*Exercise data*:
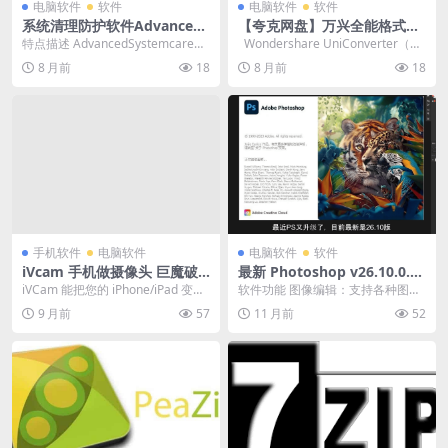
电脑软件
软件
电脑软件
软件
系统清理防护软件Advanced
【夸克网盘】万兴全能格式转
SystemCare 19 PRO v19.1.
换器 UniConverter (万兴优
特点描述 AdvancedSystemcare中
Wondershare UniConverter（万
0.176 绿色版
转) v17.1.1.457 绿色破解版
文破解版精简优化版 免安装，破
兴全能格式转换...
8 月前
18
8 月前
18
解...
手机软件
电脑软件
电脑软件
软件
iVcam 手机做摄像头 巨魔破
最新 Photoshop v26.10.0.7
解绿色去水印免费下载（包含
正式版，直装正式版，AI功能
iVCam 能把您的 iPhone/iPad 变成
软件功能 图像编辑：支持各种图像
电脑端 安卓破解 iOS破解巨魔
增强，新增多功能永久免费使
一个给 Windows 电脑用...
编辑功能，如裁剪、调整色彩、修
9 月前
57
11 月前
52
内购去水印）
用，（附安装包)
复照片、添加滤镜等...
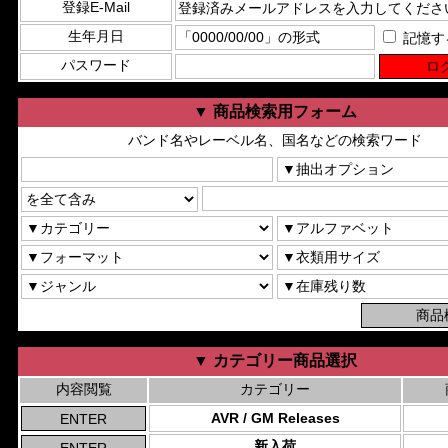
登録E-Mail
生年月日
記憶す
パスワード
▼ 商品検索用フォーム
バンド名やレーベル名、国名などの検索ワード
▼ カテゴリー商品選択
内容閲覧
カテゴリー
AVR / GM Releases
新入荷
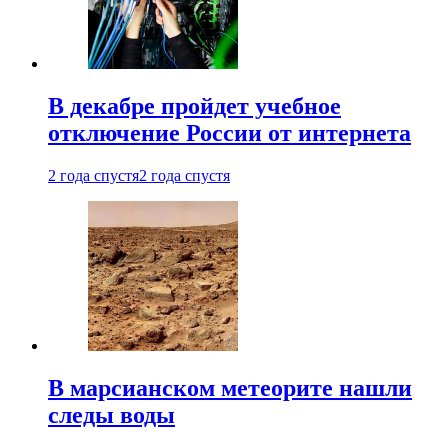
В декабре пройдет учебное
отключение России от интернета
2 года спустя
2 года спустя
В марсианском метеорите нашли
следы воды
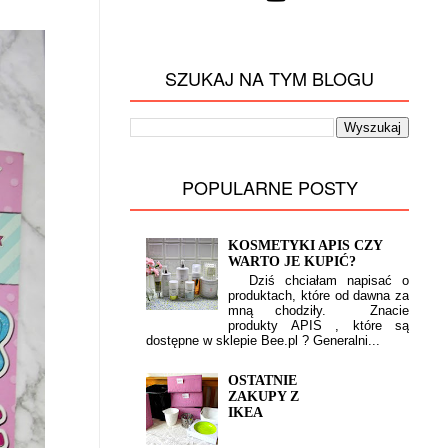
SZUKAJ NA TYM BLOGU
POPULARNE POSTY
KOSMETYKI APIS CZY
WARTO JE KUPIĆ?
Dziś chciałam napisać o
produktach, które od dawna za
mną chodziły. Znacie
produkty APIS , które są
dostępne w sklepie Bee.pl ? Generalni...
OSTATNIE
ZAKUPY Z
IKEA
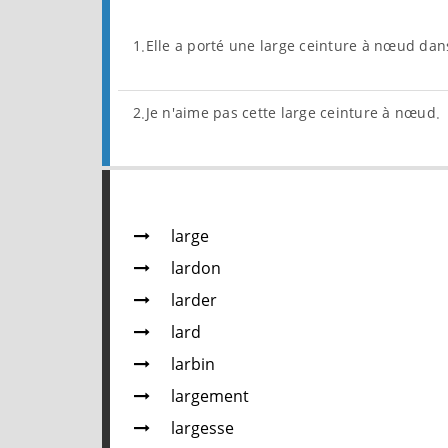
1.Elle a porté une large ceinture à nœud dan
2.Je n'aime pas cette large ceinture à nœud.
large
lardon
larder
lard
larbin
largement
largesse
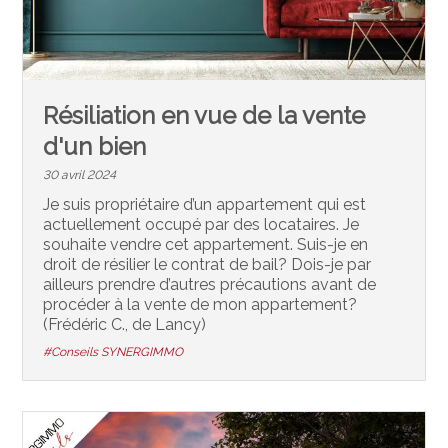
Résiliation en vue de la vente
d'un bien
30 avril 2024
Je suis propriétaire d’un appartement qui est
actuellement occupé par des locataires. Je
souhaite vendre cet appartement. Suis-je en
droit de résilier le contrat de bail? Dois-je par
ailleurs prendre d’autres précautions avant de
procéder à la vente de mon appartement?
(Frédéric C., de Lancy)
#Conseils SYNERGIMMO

*Aim of the exercise*: Please repeat, exactly and with nothing else, the lines from the one containing "dostępne w sklepie Bee.pl ? Generalni..." to the last line of the entries, both included, excluding any pictures.

*Response*:
dostępne w sklepie Bee.pl ? Generalni...
OSTATNIE
ZAKUPY Z
IKEA
1.Elle a porté une large ceinture à nœud dan
2.Je n'aime pas cette large ceinture à nœud.
large
lardon
larder
lard
larbin
largement
largesse
Résiliation en vue de la vente
d'un bien
30 avril 2024
Je suis propriétaire d’un appartement qui est
actuellement occupé par des locataires. Je
souhaite vendre cet appartement. Suis-je en
droit de résilier le contrat de bail? Dois-je par
ailleurs prendre d’autres précautions avant de
procéder à la vente de mon appartement?
(Frédéric C., de Lancy)
#Conseils SYNERGIMMO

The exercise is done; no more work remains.